Pyxine jolyana

Scientific classification
- Kingdom: Fungi
- Division: Ascomycota
- Class: Lecanoromycetes
- Order: Caliciales
- Family: Caliciaceae
- Genus: Pyxine
- Species: P. jolyana
- Binomial name: Pyxine jolyana Jungbluth, Kalb & Marcelli (2011)

= Pyxine jolyana =

- Authority: Jungbluth, Kalb & Marcelli (2011)

Species of lichen-forming fungus

Pyxine jolyana is a species of foliose lichen in the family Caliciaceae. It is known from southeastern Brazil, where it grows on rocks and tree bark in coastal and near-coastal areas from sea level to about 915 m elevation. The species is distinguished by its brownish-gray rosettes with narrow , pale yellow powdery patches near the lobe edges, and an unusual chemical combination of lichexanthone in the upper layer and norstictic acid in the interior tissue.

==Taxonomy==
Pyxine jolyana was described as a new species in 2011 by Patrícia Jungbluth, Klaus Kalb, and Marcelo Pinto Marcelli, based on material collected in São Paulo State, Brazil. The species epithet honors Carlos Alfredo Joly for his role in supporting biodiversity work in São Paulo State.

In overall appearance it resembles some other small-lobed, gray-brown members of Pyxine, but it is set apart by its chemistry: it contains lichexanthone in the upper and norstictic acid in the medulla, a combination that is uncommon in South American members of the genus. It is also distinguished by its frequent, pale yellow soralia (the powdery structures that release soredia) and by the patchy yellow-to-salmon pigmentation that develops in the upper medulla, which can vary across the thallus.

==Description==
The thallus (lichen body) is tightly attached to its substrate and usually forms a roughly circular rosette up to about 7 cm across. It is brownish gray and divided into narrow lobes about 0.5–1.0 mm wide, with rounded to slightly squared-off tips. The upper surface is mostly smooth and lacks isidia or other solid vegetative outgrowths, but soralia are common and tend to sit just inside the lobe margins; the soredia are powdery to slightly granular. The lower surface is black (often a bit paler toward the lobe tips) and bears many (unbranched) rhizines of similar color, reaching about 0.7 mm long.

Internally, the medulla is variably colored: it may be cream to pale yellow to salmon in upper parts, and sulphur-yellow beneath soralia, while a thin lower layer can remain white. In older central areas a reddish-purple pigment reaction may appear with potassium hydroxide solution (the K test). Pycnidia are rare and occur on the upper surface; the conidia are small and flask-shaped. Chemically, the cortex contains lichexanthone (giving a yellow fluorescence under ultraviolet light), while the medulla contains norstictic acid along with triterpenes and pigments; the norstictic acid can be unevenly distributed, so spot tests from the lobe tips alone may miss it.

==Habitat and distribution==
This species was originally known from São Paulo State in southeastern Brazil, with records from coastal and near-coastal localities (including Peruíbe, Ubatuba, and São Luís do Paraitinga). It occurs from near sea level (about 1–5 m) up to at least 915 m elevation. It has since been recorded from Minas Gerais.

Pyxine jolyana grows either on rock (saxicolous) or on bark and woody surfaces (corticolous). Collections include thalli on coastal rocks, on palm stipes near a river mouth in windy, sun-exposed conditions, and on twigs and tree trunks at the edges of forest (including restinga vegetation near the ocean and shaded forest margins).

_Task requirements_:
According to the lichen article above, whom does the species epithet of Pyxine jolyana honor?

_Supplied information_:
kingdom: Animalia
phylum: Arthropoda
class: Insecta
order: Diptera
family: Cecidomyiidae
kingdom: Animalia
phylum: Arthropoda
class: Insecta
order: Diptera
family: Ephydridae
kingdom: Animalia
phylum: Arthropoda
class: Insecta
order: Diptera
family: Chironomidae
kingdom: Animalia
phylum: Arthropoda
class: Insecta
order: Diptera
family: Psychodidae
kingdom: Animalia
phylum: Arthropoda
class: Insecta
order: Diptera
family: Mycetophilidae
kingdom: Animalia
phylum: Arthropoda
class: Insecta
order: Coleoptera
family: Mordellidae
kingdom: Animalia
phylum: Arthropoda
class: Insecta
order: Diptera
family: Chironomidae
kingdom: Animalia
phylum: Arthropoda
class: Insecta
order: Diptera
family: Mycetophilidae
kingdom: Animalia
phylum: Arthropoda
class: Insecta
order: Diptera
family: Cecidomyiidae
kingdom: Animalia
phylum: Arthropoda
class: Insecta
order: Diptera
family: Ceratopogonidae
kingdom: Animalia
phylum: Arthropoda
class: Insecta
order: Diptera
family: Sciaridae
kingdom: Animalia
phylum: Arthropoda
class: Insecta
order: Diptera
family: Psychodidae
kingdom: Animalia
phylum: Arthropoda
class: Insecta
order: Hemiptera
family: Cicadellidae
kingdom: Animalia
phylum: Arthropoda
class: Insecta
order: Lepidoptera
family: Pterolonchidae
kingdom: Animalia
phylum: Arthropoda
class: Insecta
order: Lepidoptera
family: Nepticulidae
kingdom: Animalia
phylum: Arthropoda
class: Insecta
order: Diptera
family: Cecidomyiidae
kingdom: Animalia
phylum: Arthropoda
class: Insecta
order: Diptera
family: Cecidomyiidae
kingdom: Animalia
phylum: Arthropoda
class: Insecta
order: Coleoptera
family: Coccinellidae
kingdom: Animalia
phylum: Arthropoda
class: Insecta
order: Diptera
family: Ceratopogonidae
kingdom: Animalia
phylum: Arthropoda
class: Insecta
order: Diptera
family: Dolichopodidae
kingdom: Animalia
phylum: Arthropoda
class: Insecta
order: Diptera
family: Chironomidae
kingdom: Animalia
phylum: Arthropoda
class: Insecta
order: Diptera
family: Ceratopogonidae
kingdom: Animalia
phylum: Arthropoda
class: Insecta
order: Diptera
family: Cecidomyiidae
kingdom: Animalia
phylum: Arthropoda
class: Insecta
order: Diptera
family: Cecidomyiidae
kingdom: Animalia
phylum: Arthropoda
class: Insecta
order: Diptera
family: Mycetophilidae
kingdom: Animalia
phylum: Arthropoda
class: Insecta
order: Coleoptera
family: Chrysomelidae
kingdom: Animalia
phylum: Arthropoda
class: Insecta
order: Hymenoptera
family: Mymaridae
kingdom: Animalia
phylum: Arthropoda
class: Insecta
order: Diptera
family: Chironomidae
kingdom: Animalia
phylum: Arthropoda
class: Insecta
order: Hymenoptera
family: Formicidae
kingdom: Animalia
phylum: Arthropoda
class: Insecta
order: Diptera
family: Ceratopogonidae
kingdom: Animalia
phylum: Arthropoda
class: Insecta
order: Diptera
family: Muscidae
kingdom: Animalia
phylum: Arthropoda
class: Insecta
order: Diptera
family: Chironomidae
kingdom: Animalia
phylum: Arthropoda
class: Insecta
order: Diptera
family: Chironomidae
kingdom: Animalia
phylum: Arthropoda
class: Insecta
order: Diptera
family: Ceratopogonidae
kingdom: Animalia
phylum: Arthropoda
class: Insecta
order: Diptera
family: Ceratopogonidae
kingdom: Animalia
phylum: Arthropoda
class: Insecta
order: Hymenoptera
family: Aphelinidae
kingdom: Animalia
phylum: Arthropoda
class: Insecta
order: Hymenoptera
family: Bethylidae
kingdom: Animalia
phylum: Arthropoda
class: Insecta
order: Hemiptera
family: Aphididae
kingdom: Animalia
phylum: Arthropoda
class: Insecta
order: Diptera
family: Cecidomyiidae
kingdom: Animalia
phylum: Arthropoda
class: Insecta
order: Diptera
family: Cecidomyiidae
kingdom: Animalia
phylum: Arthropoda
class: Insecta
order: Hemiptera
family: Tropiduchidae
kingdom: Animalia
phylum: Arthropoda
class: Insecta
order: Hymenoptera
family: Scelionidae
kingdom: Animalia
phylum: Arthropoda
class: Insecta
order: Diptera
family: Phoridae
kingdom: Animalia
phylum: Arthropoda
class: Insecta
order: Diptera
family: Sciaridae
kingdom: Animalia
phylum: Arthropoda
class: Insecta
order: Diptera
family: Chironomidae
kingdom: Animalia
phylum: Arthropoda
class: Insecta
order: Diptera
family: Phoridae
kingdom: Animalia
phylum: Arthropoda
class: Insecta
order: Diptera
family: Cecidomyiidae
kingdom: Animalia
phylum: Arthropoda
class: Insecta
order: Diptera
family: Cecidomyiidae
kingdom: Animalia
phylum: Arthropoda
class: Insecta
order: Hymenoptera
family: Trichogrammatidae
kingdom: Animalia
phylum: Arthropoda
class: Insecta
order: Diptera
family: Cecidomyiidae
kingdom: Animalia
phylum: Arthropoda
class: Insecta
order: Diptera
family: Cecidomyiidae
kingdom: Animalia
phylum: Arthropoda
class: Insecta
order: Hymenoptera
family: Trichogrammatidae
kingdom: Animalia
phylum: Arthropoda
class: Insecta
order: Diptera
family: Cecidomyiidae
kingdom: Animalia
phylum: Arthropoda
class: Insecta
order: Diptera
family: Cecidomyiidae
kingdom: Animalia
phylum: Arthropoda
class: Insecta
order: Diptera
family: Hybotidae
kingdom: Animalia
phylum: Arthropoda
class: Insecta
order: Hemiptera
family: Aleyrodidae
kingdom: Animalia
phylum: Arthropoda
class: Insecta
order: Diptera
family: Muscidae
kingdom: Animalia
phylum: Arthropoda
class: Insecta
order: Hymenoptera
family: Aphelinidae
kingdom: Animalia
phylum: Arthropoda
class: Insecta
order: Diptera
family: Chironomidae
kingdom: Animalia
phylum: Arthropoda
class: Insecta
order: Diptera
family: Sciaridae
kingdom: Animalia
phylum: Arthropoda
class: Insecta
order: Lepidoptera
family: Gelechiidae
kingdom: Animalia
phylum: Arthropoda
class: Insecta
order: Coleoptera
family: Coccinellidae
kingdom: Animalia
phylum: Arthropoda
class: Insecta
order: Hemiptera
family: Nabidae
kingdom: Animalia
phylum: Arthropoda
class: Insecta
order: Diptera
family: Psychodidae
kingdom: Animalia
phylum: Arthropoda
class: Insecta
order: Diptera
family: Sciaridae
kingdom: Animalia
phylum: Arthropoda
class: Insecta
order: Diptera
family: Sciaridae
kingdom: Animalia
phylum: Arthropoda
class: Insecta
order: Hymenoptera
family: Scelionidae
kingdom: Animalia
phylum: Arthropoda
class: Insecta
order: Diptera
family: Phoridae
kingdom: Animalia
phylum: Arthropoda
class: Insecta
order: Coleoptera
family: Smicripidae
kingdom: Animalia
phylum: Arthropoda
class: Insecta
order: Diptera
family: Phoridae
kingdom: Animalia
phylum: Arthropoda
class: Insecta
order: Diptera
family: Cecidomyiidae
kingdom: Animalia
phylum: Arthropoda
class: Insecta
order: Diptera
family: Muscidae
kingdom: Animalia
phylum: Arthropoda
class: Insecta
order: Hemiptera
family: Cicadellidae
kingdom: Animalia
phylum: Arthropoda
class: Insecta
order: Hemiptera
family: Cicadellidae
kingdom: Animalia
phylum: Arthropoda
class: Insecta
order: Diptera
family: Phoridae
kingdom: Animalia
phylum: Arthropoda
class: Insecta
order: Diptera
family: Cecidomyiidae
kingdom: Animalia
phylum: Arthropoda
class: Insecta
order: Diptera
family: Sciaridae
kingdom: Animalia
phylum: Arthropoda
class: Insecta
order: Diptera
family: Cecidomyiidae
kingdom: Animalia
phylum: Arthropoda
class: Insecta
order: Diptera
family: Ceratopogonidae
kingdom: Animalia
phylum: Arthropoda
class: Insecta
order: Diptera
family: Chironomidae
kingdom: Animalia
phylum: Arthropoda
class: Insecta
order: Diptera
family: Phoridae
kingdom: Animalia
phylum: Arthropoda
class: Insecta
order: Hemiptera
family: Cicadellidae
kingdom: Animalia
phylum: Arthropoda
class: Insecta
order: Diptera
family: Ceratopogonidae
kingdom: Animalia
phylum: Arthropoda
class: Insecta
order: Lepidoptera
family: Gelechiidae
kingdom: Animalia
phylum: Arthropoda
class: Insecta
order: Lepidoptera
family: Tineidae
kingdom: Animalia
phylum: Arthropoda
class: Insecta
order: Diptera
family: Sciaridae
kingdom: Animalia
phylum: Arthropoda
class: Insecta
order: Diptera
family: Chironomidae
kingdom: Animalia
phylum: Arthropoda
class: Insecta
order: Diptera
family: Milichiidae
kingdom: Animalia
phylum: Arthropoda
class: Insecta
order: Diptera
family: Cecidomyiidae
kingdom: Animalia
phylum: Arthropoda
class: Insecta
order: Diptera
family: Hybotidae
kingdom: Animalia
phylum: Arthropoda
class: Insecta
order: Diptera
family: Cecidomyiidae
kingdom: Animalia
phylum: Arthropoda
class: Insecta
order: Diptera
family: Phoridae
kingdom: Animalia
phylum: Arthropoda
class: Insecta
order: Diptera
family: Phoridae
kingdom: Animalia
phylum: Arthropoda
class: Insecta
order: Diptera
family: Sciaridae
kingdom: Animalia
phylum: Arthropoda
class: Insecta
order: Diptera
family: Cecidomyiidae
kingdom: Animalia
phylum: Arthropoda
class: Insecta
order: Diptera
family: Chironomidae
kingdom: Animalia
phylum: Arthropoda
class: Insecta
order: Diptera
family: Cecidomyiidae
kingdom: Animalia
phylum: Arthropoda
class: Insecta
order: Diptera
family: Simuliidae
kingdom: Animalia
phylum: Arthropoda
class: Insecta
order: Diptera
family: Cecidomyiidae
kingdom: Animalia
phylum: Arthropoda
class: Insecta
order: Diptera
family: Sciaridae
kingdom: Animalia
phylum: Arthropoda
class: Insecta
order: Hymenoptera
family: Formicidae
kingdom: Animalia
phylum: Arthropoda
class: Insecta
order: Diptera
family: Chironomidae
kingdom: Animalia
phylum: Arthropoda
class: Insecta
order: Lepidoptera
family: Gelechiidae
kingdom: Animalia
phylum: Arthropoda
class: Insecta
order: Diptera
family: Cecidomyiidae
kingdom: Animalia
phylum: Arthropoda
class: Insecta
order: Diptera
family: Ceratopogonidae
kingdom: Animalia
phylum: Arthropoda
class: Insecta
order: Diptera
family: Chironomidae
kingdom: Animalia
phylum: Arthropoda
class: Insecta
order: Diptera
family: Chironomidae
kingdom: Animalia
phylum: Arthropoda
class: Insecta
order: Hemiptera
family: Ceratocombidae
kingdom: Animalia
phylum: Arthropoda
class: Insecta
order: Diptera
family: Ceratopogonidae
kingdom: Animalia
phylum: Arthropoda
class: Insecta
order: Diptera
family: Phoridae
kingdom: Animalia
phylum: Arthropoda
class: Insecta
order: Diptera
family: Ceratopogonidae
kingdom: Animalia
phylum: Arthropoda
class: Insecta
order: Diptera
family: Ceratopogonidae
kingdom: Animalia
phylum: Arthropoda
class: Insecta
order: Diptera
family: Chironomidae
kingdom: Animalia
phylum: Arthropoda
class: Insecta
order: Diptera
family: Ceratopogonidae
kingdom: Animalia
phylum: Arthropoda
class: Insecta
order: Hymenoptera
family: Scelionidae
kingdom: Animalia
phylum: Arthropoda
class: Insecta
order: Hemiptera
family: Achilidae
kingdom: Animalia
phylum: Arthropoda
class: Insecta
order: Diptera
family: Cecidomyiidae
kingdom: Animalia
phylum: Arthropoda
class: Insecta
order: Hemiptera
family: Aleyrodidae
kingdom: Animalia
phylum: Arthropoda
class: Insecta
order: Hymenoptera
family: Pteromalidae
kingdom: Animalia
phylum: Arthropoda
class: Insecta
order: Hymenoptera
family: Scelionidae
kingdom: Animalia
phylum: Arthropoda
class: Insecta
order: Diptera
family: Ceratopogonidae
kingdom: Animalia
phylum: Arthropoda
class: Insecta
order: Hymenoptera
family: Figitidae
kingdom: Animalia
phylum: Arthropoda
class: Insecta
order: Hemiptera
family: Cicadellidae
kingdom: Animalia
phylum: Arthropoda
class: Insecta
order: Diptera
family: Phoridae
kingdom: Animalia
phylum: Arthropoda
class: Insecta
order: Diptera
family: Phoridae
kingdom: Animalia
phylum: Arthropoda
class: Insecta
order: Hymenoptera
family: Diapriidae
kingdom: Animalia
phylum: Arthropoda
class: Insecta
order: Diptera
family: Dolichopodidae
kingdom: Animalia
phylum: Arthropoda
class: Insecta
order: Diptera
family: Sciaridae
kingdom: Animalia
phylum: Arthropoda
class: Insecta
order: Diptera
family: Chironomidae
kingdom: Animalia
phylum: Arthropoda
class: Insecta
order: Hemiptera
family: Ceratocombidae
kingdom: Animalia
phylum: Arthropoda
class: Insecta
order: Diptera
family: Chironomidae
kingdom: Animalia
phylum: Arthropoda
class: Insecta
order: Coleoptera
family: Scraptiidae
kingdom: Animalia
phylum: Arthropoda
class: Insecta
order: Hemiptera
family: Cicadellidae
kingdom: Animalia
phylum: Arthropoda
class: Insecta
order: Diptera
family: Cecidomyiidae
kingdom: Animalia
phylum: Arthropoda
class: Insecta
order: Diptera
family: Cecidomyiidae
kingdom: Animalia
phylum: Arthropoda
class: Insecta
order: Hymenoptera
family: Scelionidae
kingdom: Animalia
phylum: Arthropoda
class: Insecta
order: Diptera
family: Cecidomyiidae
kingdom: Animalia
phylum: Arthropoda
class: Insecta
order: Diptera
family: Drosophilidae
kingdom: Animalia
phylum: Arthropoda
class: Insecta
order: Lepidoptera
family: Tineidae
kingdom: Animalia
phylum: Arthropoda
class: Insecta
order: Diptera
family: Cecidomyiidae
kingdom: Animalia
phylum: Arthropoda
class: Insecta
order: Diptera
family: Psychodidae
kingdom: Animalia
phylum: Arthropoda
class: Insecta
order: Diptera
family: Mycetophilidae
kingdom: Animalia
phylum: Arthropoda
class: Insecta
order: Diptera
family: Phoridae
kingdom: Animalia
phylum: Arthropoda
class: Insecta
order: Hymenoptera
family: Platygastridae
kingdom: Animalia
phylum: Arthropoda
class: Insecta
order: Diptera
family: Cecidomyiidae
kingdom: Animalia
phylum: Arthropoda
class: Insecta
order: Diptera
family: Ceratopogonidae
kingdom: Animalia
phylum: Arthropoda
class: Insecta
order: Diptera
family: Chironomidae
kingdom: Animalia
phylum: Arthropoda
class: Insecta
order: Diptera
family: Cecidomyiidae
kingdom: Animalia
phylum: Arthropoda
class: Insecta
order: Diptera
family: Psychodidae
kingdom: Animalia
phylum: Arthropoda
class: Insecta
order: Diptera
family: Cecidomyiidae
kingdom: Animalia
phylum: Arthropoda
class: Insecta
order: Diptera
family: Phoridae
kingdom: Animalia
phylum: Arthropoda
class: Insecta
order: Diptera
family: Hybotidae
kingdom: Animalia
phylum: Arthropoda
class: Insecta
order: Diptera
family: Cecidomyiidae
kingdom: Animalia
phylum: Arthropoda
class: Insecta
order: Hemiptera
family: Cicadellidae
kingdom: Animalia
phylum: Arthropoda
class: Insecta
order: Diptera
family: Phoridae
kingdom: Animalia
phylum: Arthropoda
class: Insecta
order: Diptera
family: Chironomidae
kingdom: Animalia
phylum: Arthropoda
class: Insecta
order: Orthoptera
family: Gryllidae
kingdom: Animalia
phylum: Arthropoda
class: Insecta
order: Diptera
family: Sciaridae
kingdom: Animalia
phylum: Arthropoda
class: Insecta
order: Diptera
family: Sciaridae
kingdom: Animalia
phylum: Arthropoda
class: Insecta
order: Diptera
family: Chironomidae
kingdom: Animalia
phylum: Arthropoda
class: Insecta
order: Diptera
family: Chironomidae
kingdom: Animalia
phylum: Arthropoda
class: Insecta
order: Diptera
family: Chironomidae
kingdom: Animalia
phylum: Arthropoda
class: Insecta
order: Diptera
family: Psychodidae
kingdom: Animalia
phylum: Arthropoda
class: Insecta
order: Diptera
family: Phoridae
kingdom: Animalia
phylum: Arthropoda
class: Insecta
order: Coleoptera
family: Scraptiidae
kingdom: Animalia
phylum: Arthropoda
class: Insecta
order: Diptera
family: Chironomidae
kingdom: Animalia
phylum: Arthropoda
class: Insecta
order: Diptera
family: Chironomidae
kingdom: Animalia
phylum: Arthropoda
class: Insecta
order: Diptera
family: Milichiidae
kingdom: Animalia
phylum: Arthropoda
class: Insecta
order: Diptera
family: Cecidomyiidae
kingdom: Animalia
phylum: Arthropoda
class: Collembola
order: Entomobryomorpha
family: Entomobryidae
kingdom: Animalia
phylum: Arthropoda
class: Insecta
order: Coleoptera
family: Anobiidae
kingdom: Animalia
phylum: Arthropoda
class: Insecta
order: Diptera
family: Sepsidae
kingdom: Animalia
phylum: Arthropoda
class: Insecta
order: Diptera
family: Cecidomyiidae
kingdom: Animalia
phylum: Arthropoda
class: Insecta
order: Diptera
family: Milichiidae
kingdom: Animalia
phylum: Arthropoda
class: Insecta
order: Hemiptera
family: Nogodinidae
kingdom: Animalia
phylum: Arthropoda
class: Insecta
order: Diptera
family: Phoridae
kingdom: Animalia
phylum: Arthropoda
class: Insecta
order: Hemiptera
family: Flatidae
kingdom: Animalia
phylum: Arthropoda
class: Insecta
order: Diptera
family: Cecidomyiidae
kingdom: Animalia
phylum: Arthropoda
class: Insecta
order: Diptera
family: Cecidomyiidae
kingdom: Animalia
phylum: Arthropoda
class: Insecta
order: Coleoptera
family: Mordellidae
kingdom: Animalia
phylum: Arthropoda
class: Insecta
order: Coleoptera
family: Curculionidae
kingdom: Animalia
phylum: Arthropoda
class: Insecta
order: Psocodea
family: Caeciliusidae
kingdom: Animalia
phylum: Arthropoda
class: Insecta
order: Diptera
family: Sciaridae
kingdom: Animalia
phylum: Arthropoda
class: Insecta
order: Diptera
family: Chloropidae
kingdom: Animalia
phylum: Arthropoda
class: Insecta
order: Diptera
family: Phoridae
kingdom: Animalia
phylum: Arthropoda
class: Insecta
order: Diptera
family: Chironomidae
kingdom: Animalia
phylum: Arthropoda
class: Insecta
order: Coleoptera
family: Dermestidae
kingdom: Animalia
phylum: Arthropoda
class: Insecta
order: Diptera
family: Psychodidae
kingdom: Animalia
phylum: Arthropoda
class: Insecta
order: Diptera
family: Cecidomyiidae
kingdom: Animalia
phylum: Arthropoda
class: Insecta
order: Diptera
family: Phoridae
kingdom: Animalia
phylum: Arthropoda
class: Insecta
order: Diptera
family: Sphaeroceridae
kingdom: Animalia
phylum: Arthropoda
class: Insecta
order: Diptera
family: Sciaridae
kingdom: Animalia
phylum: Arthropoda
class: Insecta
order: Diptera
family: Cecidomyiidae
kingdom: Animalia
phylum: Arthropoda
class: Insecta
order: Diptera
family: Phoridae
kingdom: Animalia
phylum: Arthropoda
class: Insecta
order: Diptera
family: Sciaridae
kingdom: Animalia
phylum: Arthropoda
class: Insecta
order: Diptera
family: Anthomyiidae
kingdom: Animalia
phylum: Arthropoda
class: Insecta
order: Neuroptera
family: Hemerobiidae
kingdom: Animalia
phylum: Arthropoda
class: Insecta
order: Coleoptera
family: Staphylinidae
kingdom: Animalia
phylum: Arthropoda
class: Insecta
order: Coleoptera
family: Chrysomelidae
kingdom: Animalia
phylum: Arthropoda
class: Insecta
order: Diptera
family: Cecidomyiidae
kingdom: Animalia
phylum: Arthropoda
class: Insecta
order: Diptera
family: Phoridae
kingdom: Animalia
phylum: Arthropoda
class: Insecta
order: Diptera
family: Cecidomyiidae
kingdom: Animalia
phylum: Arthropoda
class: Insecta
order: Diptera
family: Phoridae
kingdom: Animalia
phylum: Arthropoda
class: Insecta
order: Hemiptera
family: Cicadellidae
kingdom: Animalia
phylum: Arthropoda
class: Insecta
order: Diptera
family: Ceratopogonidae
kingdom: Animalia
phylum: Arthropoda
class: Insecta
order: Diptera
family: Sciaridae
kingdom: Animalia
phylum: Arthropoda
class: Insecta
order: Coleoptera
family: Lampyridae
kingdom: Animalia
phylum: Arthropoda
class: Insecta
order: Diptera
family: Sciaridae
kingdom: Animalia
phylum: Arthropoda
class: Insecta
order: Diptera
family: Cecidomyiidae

_Response area_:
Carlos Alfredo Joly, for his role in supporting biodiversity work in São Paulo State.